I'm a partner, but all the same really ;)

All I can say is good luck to you. My only advice would be not to take the course.
Qualifications aren't the big thing in Teaching or proofreading, it's all about rep.
To have the big contracts you need to be able to walk before you run. I'm not saying this course isn't a great thing, I just have never heard of such a thing...and I do have relevant experience to back up what I say.

I am a team leader at Electrolux, creating and updating all their product manuals. Through that I have established contracts with some of the major international companies in Krakow. But that didn't come easy, for me to get them I've had to work damn hard teaching English for 5-6 years...with that came the rep, and after I never needed to apply for any job again.

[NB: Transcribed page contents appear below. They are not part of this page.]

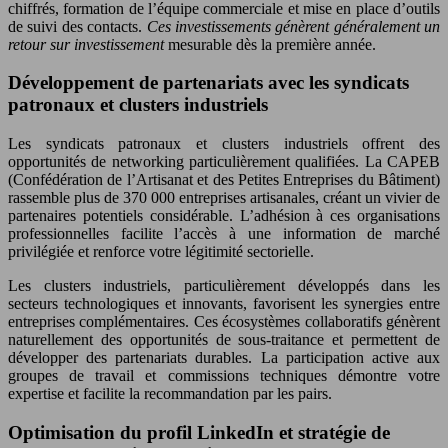
chiffrés, formation de l’équipe commerciale et mise en place d’outils
de suivi des contacts.
Ces investissements génèrent généralement un
retour sur investissement
mesurable dès la première année.
Développement de partenariats avec les syndicats
patronaux et clusters industriels
Les syndicats patronaux et clusters industriels offrent des
opportunités de networking particulièrement qualifiées. La CAPEB
(Confédération de l’Artisanat et des Petites Entreprises du Bâtiment)
rassemble plus de 370 000 entreprises artisanales, créant un vivier de
partenaires potentiels considérable. L’adhésion à ces organisations
professionnelles facilite l’accès à une information de marché
privilégiée et renforce votre légitimité sectorielle.
Les clusters industriels, particulièrement développés dans les
secteurs technologiques et innovants, favorisent les synergies entre
entreprises complémentaires. Ces écosystèmes collaboratifs génèrent
naturellement des opportunités de sous-traitance et permettent de
développer des partenariats durables. La participation active aux
groupes de travail et commissions techniques démontre votre
expertise et facilite la recommandation par les pairs.
Optimisation du profil LinkedIn et stratégie de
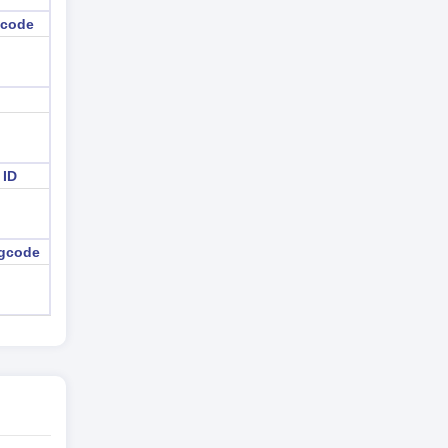
 code
 ID
igcode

So to cap up what i'm trying to say, start off teaching, get to know the language you use everyday, learn why we say somethings and not others in a certain way. And, if you are really enthusiastic about this, get in touch with me and I might be able to help you out starting. And that my friend is something worth thinking about.
OP Chris77 2 | 22  
23 Jul 2009 /  #59
300 page txt. PAGE.

School boy error!!

Thanks and I completely agree with having to walk before you run. I'd prefer to do something in my specific field but if needs must! Did you become fluent in Polish during those 5-6 years? I'm curious about your story as it sounds interesting. How about becoming a partner in a restaurant?? Updating product manuals is the way forwards by the looks of things :-))

Now that my friend is a damn decent offer and you are a gentleman.